Oct. 21 (Bloomberg) -- Croatia’s government revised its 2012 budget gap to 5 percent of gross domestic product, from an earlier estimate of 3.4 percent, as the European Union’s newest member began using the bloc’s methodology for the first time.
The government expects the bigger estimate to trigger the European Union’s monitoring system of budget offenders, which applies to economies in which the deficit exceeds 3 percent of GDP, Marko Kristof, head of the statistics office, told reporters in Zagreb today.
“Based on this data, the European Commission is expected to start the excessive deficit procedure,” Kristof said. The wider figure includes state guarantees for Croatia’s shipyards and the recapitalization of state companies, he said.
Prime Minister Zoran Milanovic’s 22-month-old government will preside over a budget gap expansion to 5.5 percent of economic output in 2014, from an estimated 3.5 percent this year, according to a Finance Ministry outlook released last month.
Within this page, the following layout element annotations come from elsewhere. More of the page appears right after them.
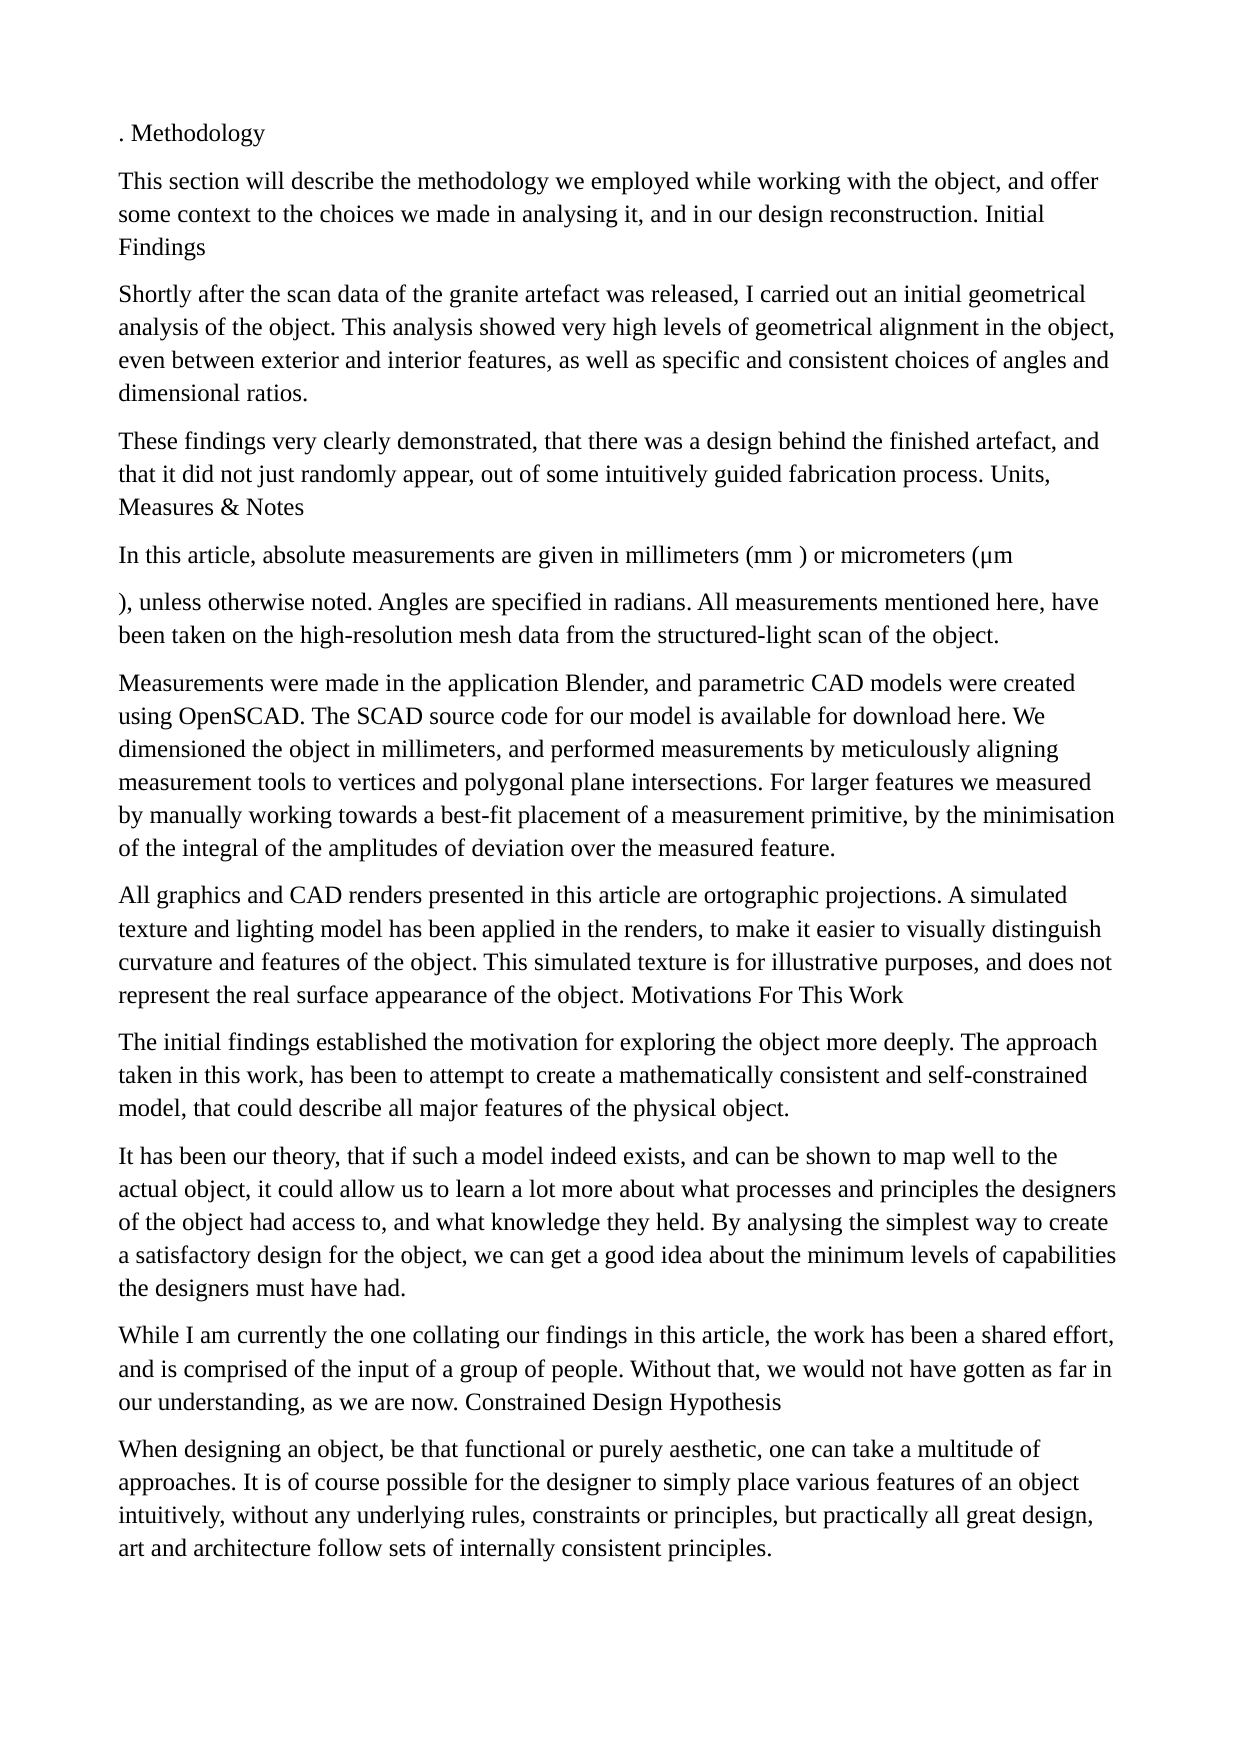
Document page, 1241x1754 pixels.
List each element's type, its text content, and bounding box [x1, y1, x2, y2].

text In this article, absolute measurements are given in millimeters (mm ) or micrometers (μm [118, 540, 1122, 568]
text While I am currently the one collating our findings in this article, the work has been a shared effort, and is comprised of the input of a group of people. Without that, we would not have gotten as far in our understanding, as we are now. Constrained Design Hypothesis [118, 1321, 1122, 1415]
text These findings very clearly demonstrated, that there was a design behind the finished artefact, and that it did not just randomly appear, out of some intuitively guided fabrication process. Units, Measures & Notes [118, 426, 1122, 521]
text The initial findings established the motivation for exploring the object more deeply. The approach taken in this work, has been to attempt to create a mathematically consistent and self-constrained model, that could describe all major features of the physical object. [118, 1027, 1122, 1122]
text When designing an object, be that functional or purely aesthetic, one can take a multitude of approaches. It is of course possible for the designer to simply place various features of an object intuitively, without any underlying rules, constraints or principles, but practically all great design, art and architecture follow sets of internally consistent principles. [118, 1434, 1122, 1562]
text ), unless otherwise noted. Angles are specified in radians. All measurements mentioned here, have been taken on the high-resolution mesh data from the structured-light scan of the object. [118, 587, 1122, 649]
text Shortly after the scan data of the granite artefact was released, I carried out an initial geometrical analysis of the object. This analysis showed very high levels of geometrical alignment in the object, even between exterior and interior features, as well as specific and consistent choices of angles and dimensional ratios. [118, 279, 1122, 407]
text All graphics and CAD renders presented in this article are ortographic projections. A simulated texture and lighting model has been applied in the renders, to make it easier to visually distinguish curvature and features of the object. This simulated texture is for illustrative purposes, and does not represent the real surface appearance of the object. Motivations For This Work [118, 881, 1122, 1008]
text It has been our theory, that if such a model indeed exists, and can be shown to map well to the actual object, it could allow us to learn a lot more about what processes and principles the designers of the object had access to, and what knowledge they held. By analysing the simplest way to create a satisfactory design for the object, we can get a good idea about the minimum levels of capabilities the designers must have had. [118, 1141, 1122, 1302]
text This section will describe the methodology we employed while working with the object, and offer some context to the choices we made in analysing it, and in our design reconstruction. Initial Findings [118, 166, 1122, 261]
text Measurements were made in the application Blender, and parametric CAD models were created using OpenSCAD. The SCAD source code for our model is available for download here. We dimensioned the object in millimeters, and performed measurements by meticulously aligning measurement tools to vertices and polygonal plane intersections. For larger features we measured by manually working towards a best-fit placement of a measurement primitive, by the minimisation of the integral of the amplitudes of deviation over the measured feature. [118, 668, 1122, 862]
text . Methodology [118, 118, 1122, 147]
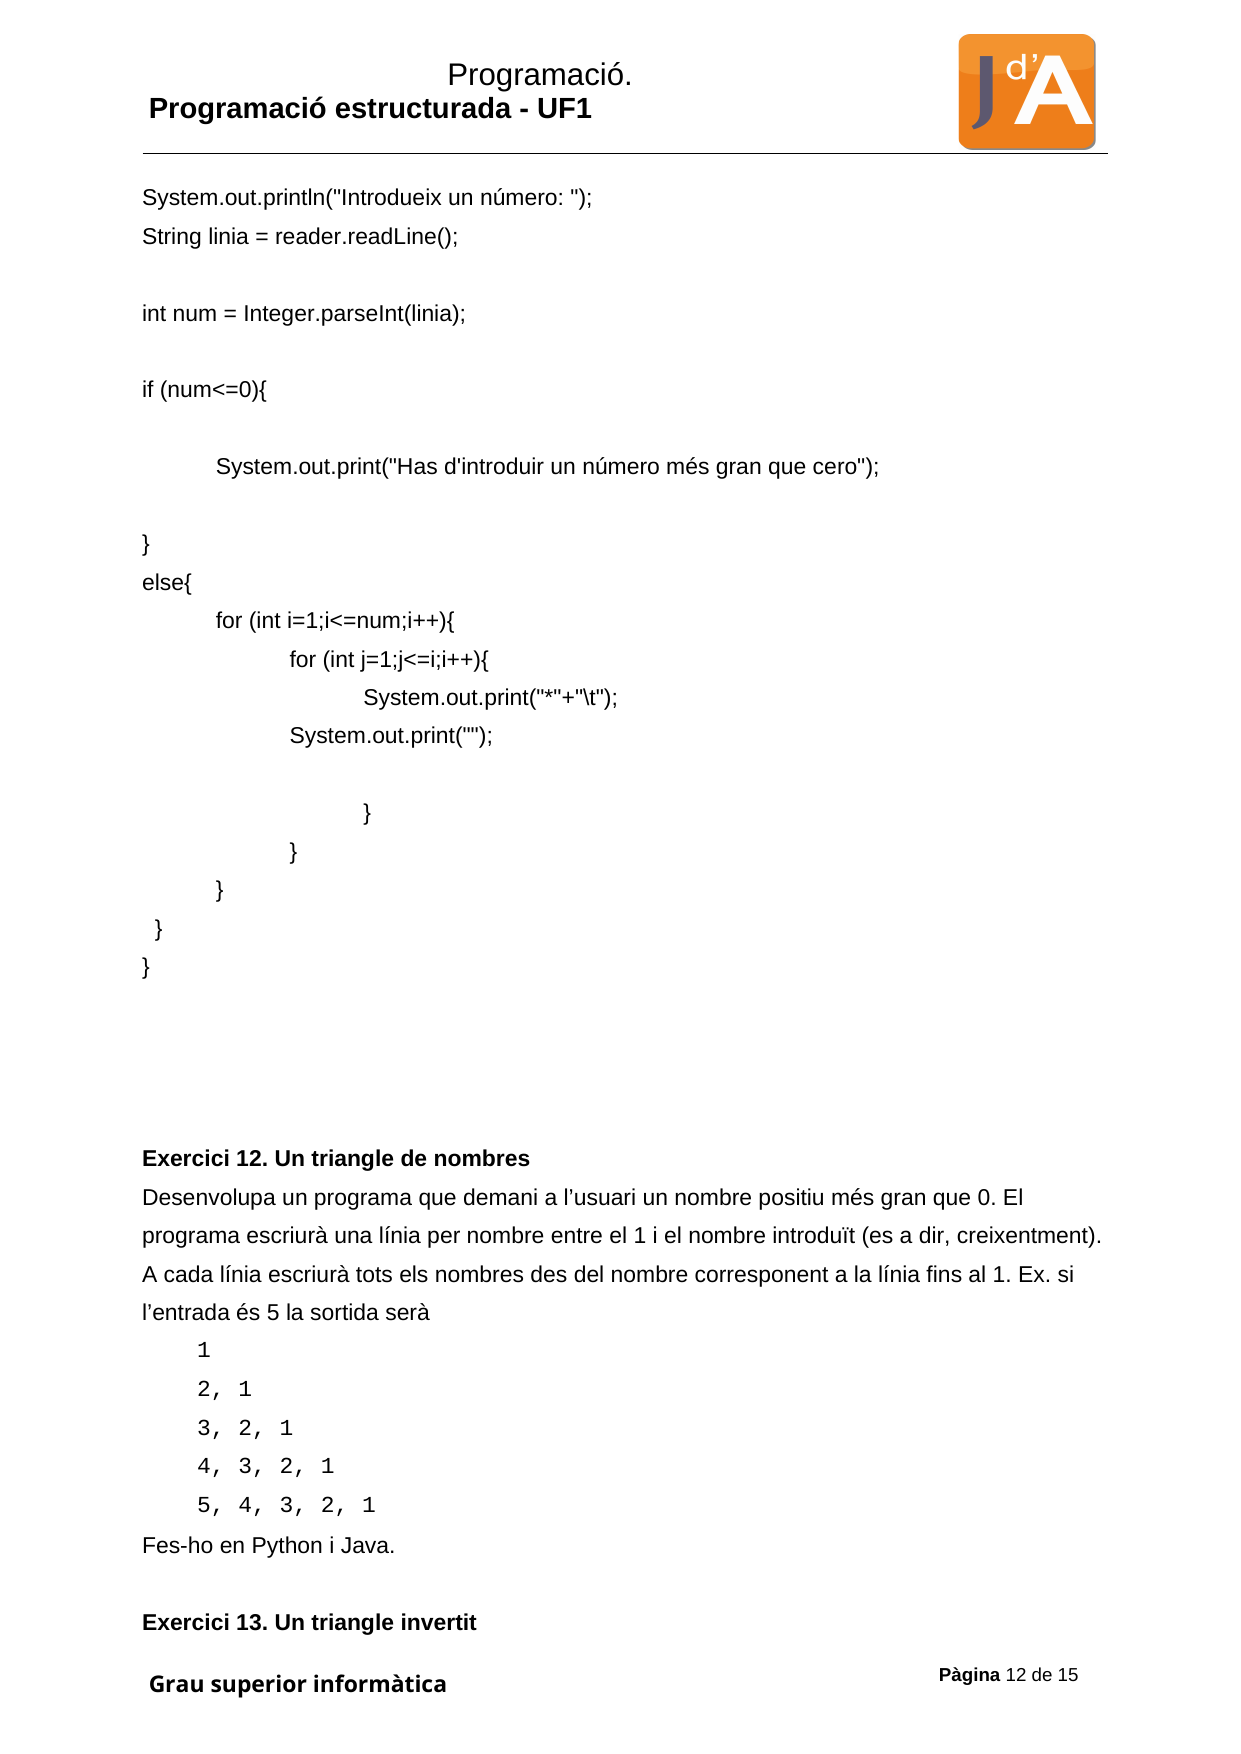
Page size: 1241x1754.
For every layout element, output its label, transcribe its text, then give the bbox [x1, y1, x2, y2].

text } [142, 531, 1107, 557]
text Exercici 12. Un triangle de nombres [142, 1146, 1107, 1172]
text else{ [142, 569, 1107, 595]
text 1 [142, 1338, 1107, 1364]
text int num = Integer.parseInt(linia); [142, 300, 1107, 326]
text if (num<=0){ [142, 377, 1107, 403]
text 5, 4, 3, 2, 1 [142, 1493, 1107, 1519]
text Exercici 13. Un triangle invertit [142, 1609, 1107, 1635]
text } [142, 838, 1107, 864]
text Fes-ho en Python i Java. [142, 1532, 1107, 1558]
text System.out.print("*"+"\t"); [142, 685, 1107, 710]
text String linia = reader.readLine(); [142, 223, 1107, 249]
text for (int j=1;j<=i;i++){ [142, 646, 1107, 672]
text } [142, 877, 1107, 902]
text System.out.println("Introdueix un número: "); [142, 185, 1107, 211]
text 4, 3, 2, 1 [142, 1455, 1107, 1481]
picture [958, 34, 1096, 150]
text System.out.print(""); [142, 723, 1107, 749]
text } [142, 800, 1107, 826]
text for (int i=1;i<=num;i++){ [142, 608, 1107, 633]
text 3, 2, 1 [142, 1416, 1107, 1442]
text } [142, 954, 1107, 979]
text } [142, 915, 1107, 941]
text Desenvolupa un programa que demani a l’usuari un nombre positiu més gran que 0. El programa escriurà una línia per nombre entre el 1 i el nombre introduït (es a dir, creixentment). A cada línia escriurà tots els nombres des del nombre corresponent a la línia fins al 1. Ex. si l’entrada és 5 la sortida serà [142, 1184, 1107, 1325]
text 2, 1 [142, 1377, 1107, 1403]
text System.out.print("Has d'introduir un número més gran que cero"); [142, 454, 1107, 480]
The Brussels-based commission will look at a number of factors as required by the bloc’s Stability and Growth Pact to discern “whether Croatia is indeed in breach of the rules,” Simon O’Connor, spokesman for EU Economic and Monetary Affairs Commissioner Olli Rehn, told reporters today in Brussels. “Should we conclude that that is the case, we would recommend” the opening of an excessive-deficit procedure against Croatia, he said.
The Adriatic state has been hobbled by four years of contraction or stagnation and is weighed down by rising interest payments, state company debts and higher salaries and pension payouts. This year’s growth forecast was cut to 0.2 percent from a prediction of 0.7 percent in February.